The benchmark 10-year Treasury note's yield's climb of some 60 basis points in a month and move into a trading range between 5.25 percent and 5.50 percent already signals the market is in a downtrend. Still, most argue it has not yet entered a definitively bearish phase.

Nevertheless, a sustained break above the 5.5 percent level on benchmark U.S. Treasury note yields would almost certainly signal the dawn of a long-term bear market for bonds, according to Louise Yamada, founder of Louise Yamada Technical Research Advisors LLC.

Yamada, at this week's Reuters Investment Outlook Summit, said we are probably already in the early stages of a bear market and "but moving gradually into it."

A sustained move of the 10-year Treasury note yield above 5.5 percent would crimp consumers' and companies ability to borrow, further weakening the housing sector and damaging the economy as a whole, strategists said.

The Federal Reserve's campaign to cut interest rates to a four-decade low of 1 percent in 2003 pushed the 10-year yield to a cycle low of about 3.08 percent. In the 1980s, by comparison, long-dated Treasury yields peaked around 15 percent. Bond yields and prices move inversely to each other.

"Over the past 25 years, every backup in yields failed to exceed the previous backup," which was one of the technical hallmarks of the long-term bull market for bonds dating back to the peak in yields in the early 1980s, Yamada said.

Now, however, a composite view of yields on 10-, 20- and 30-year bonds is threatening to push through the 5.33 percent level, she said. "If this Treasury composite goes through 5.33 percent, you will have seen the first backup in rates that does exceed (the previous backup) in the past 26 years."

That would confirm the start of a long-term downtrend for bond prices.

Yet for now, bond market strategists are still debating the reasons for the latest spike in bond yields. Some question whether rising yields have been driven more by long-term factors such as global growth and inflation prospects, or by waves of selling from mortgage players, which strategists reckon have started to abate.

"If 10-year yields are moving north of 5.30 percent and making a new high yield for the cycle, you might argue you were in a bear market," said Richard Gilhooly, senior U.S. bond strategist of BNP Paribas Securities Corp., speaking at the Reuters Investment Outlook Summit on Tuesday.

But thus far, the benchmark yield's surge above 5.30 percent to five-year highs of 5.33 percent on Tuesday, has been fleeting. On Thursday in New York, the 10-year yield traded at 5.22 percent.

"For the time being, what we are seeing is a technical phenomenon," Gilhooly said of the government bond market sell-off earlier this week. "The whole mortgage universe tried to hedge at the same time."
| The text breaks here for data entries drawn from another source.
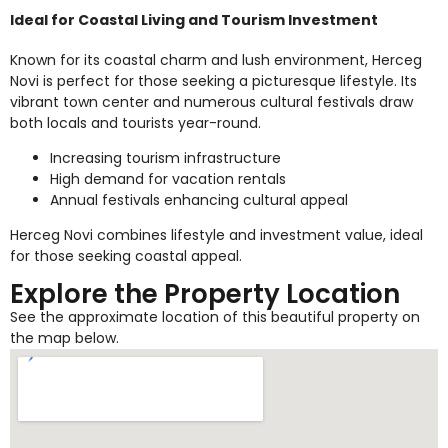
Ideal for Coastal Living and Tourism Investment
Known for its coastal charm and lush environment, Herceg
Novi is perfect for those seeking a picturesque lifestyle. Its
vibrant town center and numerous cultural festivals draw
both locals and tourists year-round.
Increasing tourism infrastructure
High demand for vacation rentals
Annual festivals enhancing cultural appeal
Herceg Novi combines lifestyle and investment value, ideal
for those seeking coastal appeal.
Explore the Property Location
See the approximate location of this beautiful property on
the map below.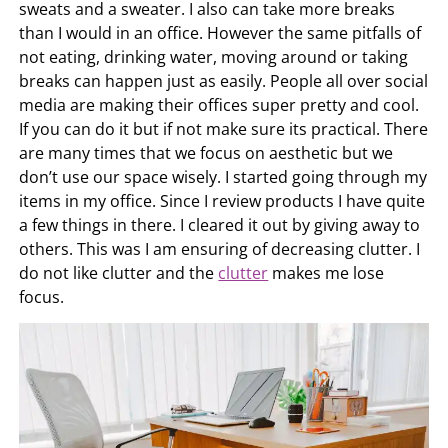
sweats and a sweater. I also can take more breaks
than I would in an office. However the same pitfalls of
not eating, drinking water, moving around or taking
breaks can happen just as easily. People all over social
media are making their offices super pretty and cool.
If you can do it but if not make sure its practical. There
are many times that we focus on aesthetic but we
don’t use our space wisely. I started going through my
items in my office. Since I review products I have quite
a few things in there. I cleared it out by giving away to
others. This was I am ensuring of decreasing clutter. I
do not like clutter and the
clutter
makes me lose
focus.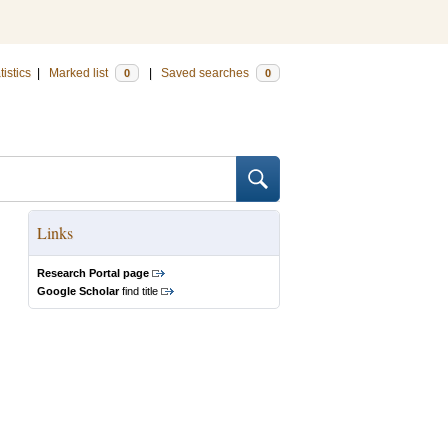
tistics
|
Marked list
|
Saved searches
0
0
Links
Research Portal page
Google Scholar
find title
But because worries about global economic growth, inflation and the threat of central bank rate hikes are one catalyst for the climb of bond yields, some analysts worry that the move higher may prove sustained and inflict damage to the world's biggest economy.

"It is kind of hard not to see the 10-year yield going to 5.50 percent, if not by summer's end then by the year's end," said Barry Ritholtz, chief market strategist at Ritholtz Research and Analytics, speaking at the Reuters Investment Outlook Summit on Wednesday.

"It is pretty clear that rates are going higher globally and we (in the United States) are going to be dragged along with them," he said.

Central banks in the UK, the euro zone and Japan are all in policy-tightening mode, while interest rate futures show a slight chance that the Federal Reserve may raise U.S. overnight interest rates by the end of this year.